Deliciousness aside, Mind your Peas and Booze is also an incredibly imbibable example of how The Dog and Tiger’s creativity is paying off – literally.
It’s no secret that inflation and supply chain issues have left many bars and restaurants struggling with elevated prices. Those whose business model depends on external suppliers for pre-prepped products are especially vulnerable. However, because The Dog and Tiger makes everything in-house, if a specific ingredient’s cost becomes outrageous, the kitchen can easily pivot – and do so sustainably – while saving money.
Ingredients are not only used and reused but also pickled, frozen, vacuum-packed and repurposed to the max, often in unexpectedly imaginative ways. In the summer, for example, Salvo ordered tons of fresh Ontario peas. It seemed a crime to throw away towering piles of leftover shells; instead they found their way into juices, salted pea shells, ice cream, and – once shared with the bartender – this “weird pea cocktail.”

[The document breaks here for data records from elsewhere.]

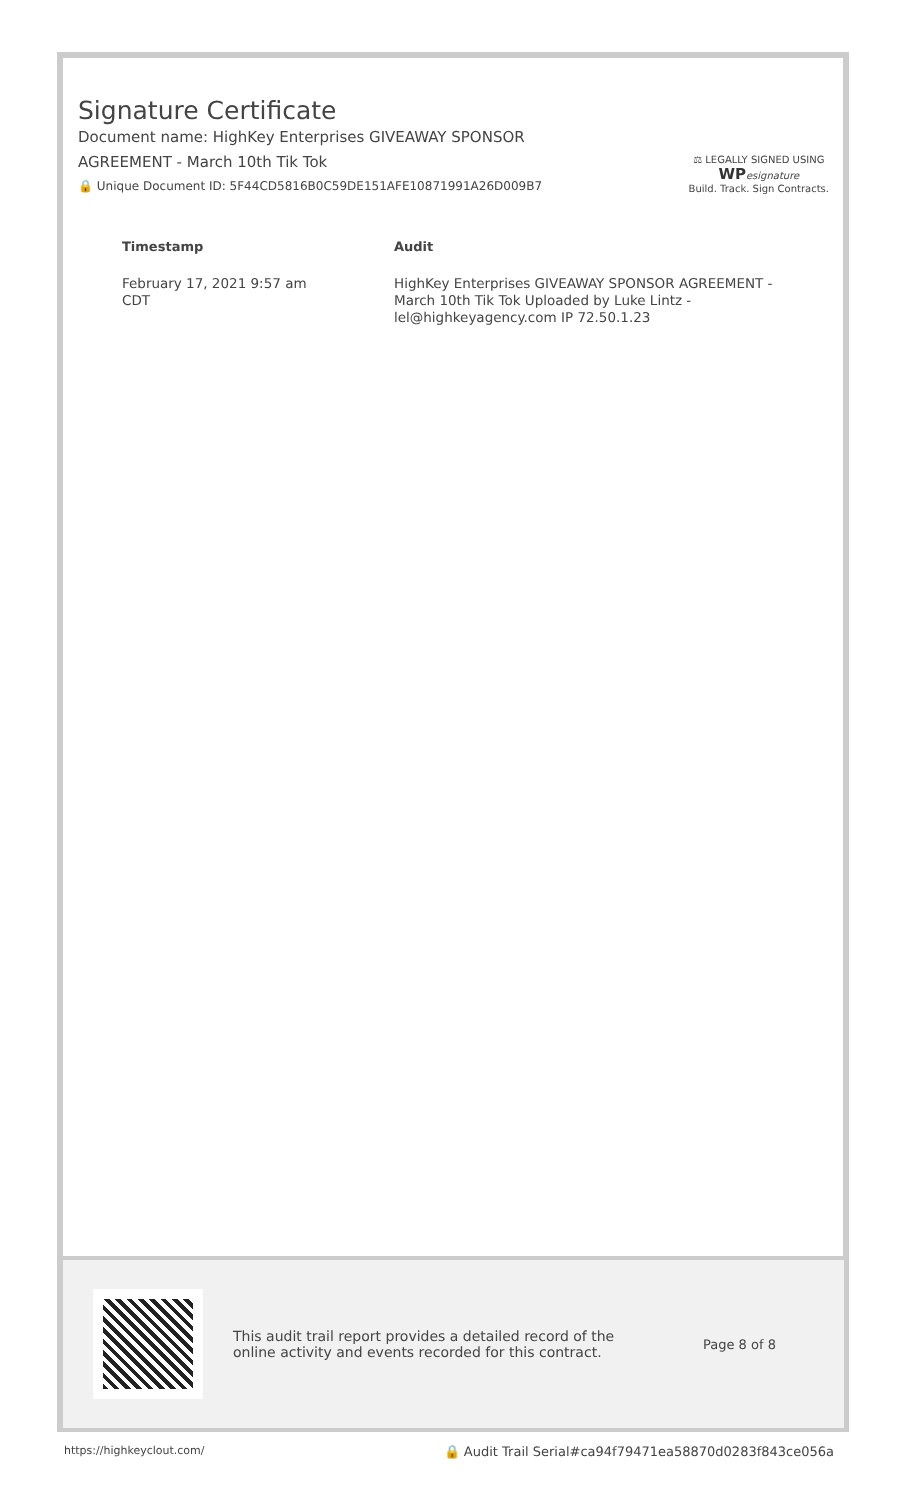Signature Certificate
Document name: HighKey Enterprises GIVEAWAY SPONSOR
AGREEMENT - March 10th Tik Tok
🔒 Unique Document ID: 5F44CD5816B0C59DE151AFE10871991A26D009B7
⚖ LEGALLY SIGNED USING
WP esignature
Build. Track. Sign Contracts.
| Timestamp | Audit |
| --- | --- |
| February 17, 2021 9:57 am CDT | HighKey Enterprises GIVEAWAY SPONSOR AGREEMENT - March 10th Tik Tok Uploaded by Luke Lintz - lel@highkeyagency.com IP 72.50.1.23 |
This audit trail report provides a detailed record of the online activity and events recorded for this contract.
Page 8 of 8
https://highkeyclout.com/ 🔒 Audit Trail Serial#ca94f79471ea58870d0283f843ce056a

In a short time, the metamorphosis from old-school pub to cutting-edge “kitchen & bar” has transformed The Dog and Tiger into a destination dining spot. But regulars have also embraced the change. Nicholson tells a final story about a favourite regular who, every Thursday, Friday, and Saturday evening, would stand at the bar and drink an unbelievable amount of Guinness for five hours straight, without eating anything.
“Now, with the new menu, he eats,” says Nicholson. “Although he still downs his eight pints of Guinness and walks out straight.”